* _PROVIDED MATERIAL_:
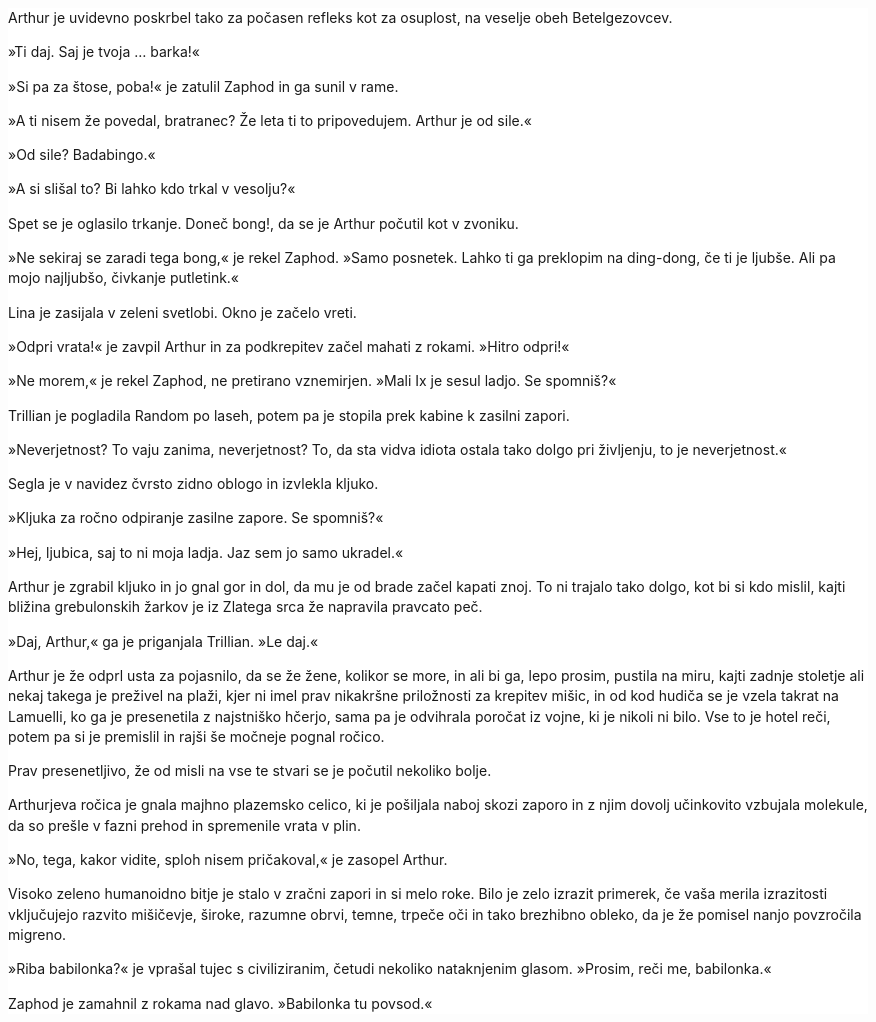 Arthur je uvidevno poskrbel tako za počasen refleks kot za osup­lost, na veselje obeh Betelgezovcev.

»Ti daj. Saj je tvoja … barka!«

»Si pa za štose, poba!« je zatulil Zaphod in ga sunil v rame.

»A ti nisem že povedal, bratranec? Že leta ti to pripovedujem. Arthur je od sile.«

»Od sile? Badabingo.«

»A si slišal to? Bi lahko kdo trkal v vesolju?«

Spet se je oglasilo trkanje. Doneč bong!, da se je Arthur počutil kot v zvoniku.

»Ne sekiraj se zaradi tega bong,« je rekel Zaphod. »Samo posnetek. Lahko ti ga preklopim na ding-dong, če ti je ljubše. Ali pa mojo najljubšo, čivkanje putletink.«

Lina je zasijala v zeleni svetlobi. Okno je začelo vreti.

»Odpri vrata!« je zavpil Arthur in za podkrepitev začel mahati z rokami. »Hitro odpri!«

»Ne morem,« je rekel Zaphod, ne pretirano vznemirjen. »Mali Ix je sesul ladjo. Se spomniš?«

Trillian je pogladila Random po laseh, potem pa je stopila prek kabine k zasilni zapori.

»Neverjetnost? To vaju zanima, neverjetnost? To, da sta vidva idiota ostala tako dolgo pri življenju, to je neverjetnost.«

Segla je v navidez čvrsto zidno oblogo in izvlekla kljuko.

»Kljuka za ročno odpiranje zasilne zapore. Se spomniš?«

»Hej, ljubica, saj to ni moja ladja. Jaz sem jo samo ukradel.«

Arthur je zgrabil kljuko in jo gnal gor in dol, da mu je od brade začel kapati znoj. To ni trajalo tako dolgo, kot bi si kdo mislil, kajti bližina grebulonskih žarkov je iz Zlatega srca že napravila pravcato peč.

»Daj, Arthur,« ga je priganjala Trillian. »Le daj.«

Arthur je že odprl usta za pojasnilo, da se že žene, kolikor se more, in ali bi ga, lepo prosim, pustila na miru, kajti zadnje stoletje ali nekaj takega je preživel na plaži, kjer ni imel prav nikakršne priložnosti za krepitev mišic, in od kod hudiča se je vzela takrat na Lamuelli, ko ga je presenetila z najstniško hčerjo, sama pa je odvihrala poročat iz vojne, ki je nikoli ni bilo. Vse to je hotel reči, potem pa si je premislil in rajši še močneje pognal ročico.

Prav presenetljivo, že od misli na vse te stvari se je počutil nekoliko bolje.

Arthurjeva ročica je gnala majhno plazemsko celico, ki je pošiljala naboj skozi zaporo in z njim dovolj učinkovito vzbujala molekule, da so prešle v fazni prehod in spremenile vrata v plin.

»No, tega, kakor vidite, sploh nisem pričakoval,« je zasopel Arthur.

Visoko zeleno humanoidno bitje je stalo v zračni zapori in si melo roke. Bilo je zelo izrazit primerek, če vaša merila izrazitosti vključujejo razvito mišičevje, široke, razumne obrvi, temne, trpeče oči in tako brezhibno obleko, da je že pomisel nanjo povzročila migreno.

»Riba babilonka?« je vprašal tujec s civiliziranim, četudi nekoliko nataknjenim glasom. »Prosim, reči me, babilonka.«

Zaphod je zamahnil z rokama nad glavo. »Babilonka tu povsod.«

* _WHAT THE TASK ASKS_: Reproduce, unchanged, the line containing "ljubica, saj to" and each line after it through the end of the listing above, and nothing else.

* _OUTPUT FOR THIS EXERCISE_:
»Hej, ljubica, saj to ni moja ladja. Jaz sem jo samo ukradel.«

Arthur je zgrabil kljuko in jo gnal gor in dol, da mu je od brade začel kapati znoj. To ni trajalo tako dolgo, kot bi si kdo mislil, kajti bližina grebulonskih žarkov je iz Zlatega srca že napravila pravcato peč.

»Daj, Arthur,« ga je priganjala Trillian. »Le daj.«

Arthur je že odprl usta za pojasnilo, da se že žene, kolikor se more, in ali bi ga, lepo prosim, pustila na miru, kajti zadnje stoletje ali nekaj takega je preživel na plaži, kjer ni imel prav nikakršne priložnosti za krepitev mišic, in od kod hudiča se je vzela takrat na Lamuelli, ko ga je presenetila z najstniško hčerjo, sama pa je odvihrala poročat iz vojne, ki je nikoli ni bilo. Vse to je hotel reči, potem pa si je premislil in rajši še močneje pognal ročico.

Prav presenetljivo, že od misli na vse te stvari se je počutil nekoliko bolje.

Arthurjeva ročica je gnala majhno plazemsko celico, ki je pošiljala naboj skozi zaporo in z njim dovolj učinkovito vzbujala molekule, da so prešle v fazni prehod in spremenile vrata v plin.

»No, tega, kakor vidite, sploh nisem pričakoval,« je zasopel Arthur.

Visoko zeleno humanoidno bitje je stalo v zračni zapori in si melo roke. Bilo je zelo izrazit primerek, če vaša merila izrazitosti vključujejo razvito mišičevje, široke, razumne obrvi, temne, trpeče oči in tako brezhibno obleko, da je že pomisel nanjo povzročila migreno.

»Riba babilonka?« je vprašal tujec s civiliziranim, četudi nekoliko nataknjenim glasom. »Prosim, reči me, babilonka.«

Zaphod je zamahnil z rokama nad glavo. »Babilonka tu povsod.«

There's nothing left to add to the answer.